Although, if you really insist on thinking about it, Wong the Librarian suggested that no knowledge is forbidden, some is just dangerous. It kind of fits with some Zen/Taoist philosophy of some sort.

Smells like a Time Lord

He's obsessed with watches (Time Lords aren't necessarily but whatever), although I suppose the theme of the movie was "turning back time" to before his accident.

Clever and somewhat arrogant. There is even a play on his name/title on several occasions, and he's always insisting to be called Doctor. Even the way he defeats the baddie is EXTREMELY typical of what one would expect of the Time Lord known as the Doctor. As a matter of fact, No 12 ended up trapped in something similar at the end of series 9.

Forced Humour

There's plenty of that. Ever since the Avenger's movie directed by Joss Whedon, it seems like most Marvel superhero flicks have to be crammed with comedic moments and witty retorts. If comedy was the icing on the cake of plot, a little icing makes a cake taste better. But that doesn't mean people are responding only to the icing. Too much icing and no cake makes most people puke.

The "Okay":

Effects

The effects are okay. On par with all of the big productions these days. Although it seems that they recycled quite a few things from Inception with all of the bits where buildings, roads, etc. were all warped and rolling.

Some funny bits were somewhat funny

Re: The "Mister Doctor" incident.

The "Other Stuff":

Yur'aint frum deeze parts, ar ya?

Cucumber's accent is a bit wobbly. Always seems on the edge of Sherlock.

No hanky panky

That's not really a bad thing, per se, but it did make for a mildly awkward moment. At one point, it seems like Female Character B was about in for a kiss, it turned out to be a tame peck on the cheek and a hug. I don't know if it's because Disney has its fat fingers all up in Marvel these days or something.

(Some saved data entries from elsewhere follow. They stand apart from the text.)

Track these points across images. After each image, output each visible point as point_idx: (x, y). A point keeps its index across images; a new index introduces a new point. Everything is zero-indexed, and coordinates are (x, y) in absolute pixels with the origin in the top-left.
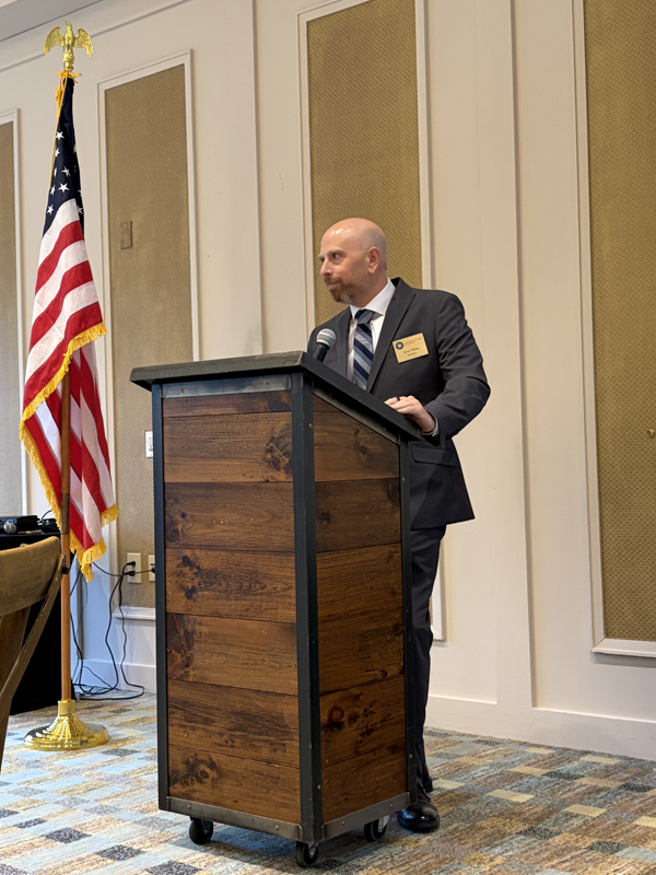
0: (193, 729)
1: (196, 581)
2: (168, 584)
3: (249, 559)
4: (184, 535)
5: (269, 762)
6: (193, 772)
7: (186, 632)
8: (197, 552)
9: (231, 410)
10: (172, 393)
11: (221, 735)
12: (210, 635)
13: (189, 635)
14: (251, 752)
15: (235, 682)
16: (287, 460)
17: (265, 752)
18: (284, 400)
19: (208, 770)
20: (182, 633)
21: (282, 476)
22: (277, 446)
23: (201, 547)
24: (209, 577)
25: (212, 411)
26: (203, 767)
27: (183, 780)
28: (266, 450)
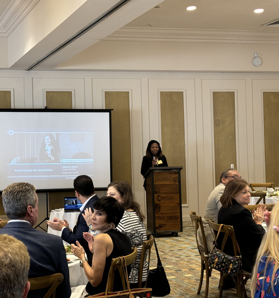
0: (160, 220)
1: (161, 199)
2: (155, 200)
3: (171, 195)
4: (158, 192)
5: (175, 222)
7: (159, 206)
8: (161, 194)
9: (167, 174)
10: (156, 171)
11: (166, 220)
12: (164, 206)
13: (160, 207)
14: (172, 222)
15: (168, 212)
16: (177, 181)
17: (174, 221)
18: (177, 172)
19: (164, 226)
20: (158, 206)
21: (177, 183)
22: (176, 179)
23: (162, 194)
24: (163, 198)
25: (163, 174)
26: (162, 225)
27: (159, 228)
28: (174, 179)
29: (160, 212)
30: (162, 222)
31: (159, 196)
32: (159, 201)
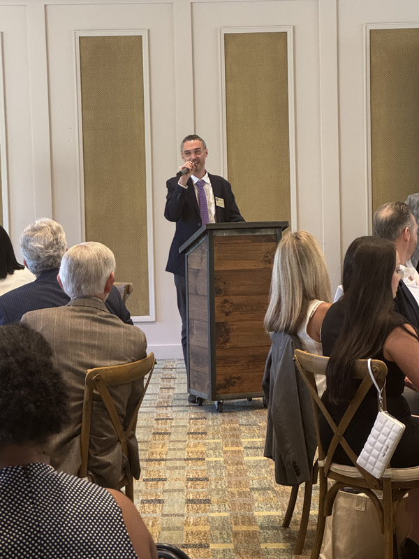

Regarding Female Character B, nothing really happens with her in the beginning of the movie, not much in the middle, nothing at all towards the end.

Conclusions

It has some up and downs but mostly, m'kays. Some entertainment to be had if you like riffing on lumps of rubbery plastic. However, if you think of it as the story of a magical levitating cape that after centuries stuck in a glass case finally finds the goatee it can complement, it's actually quite good.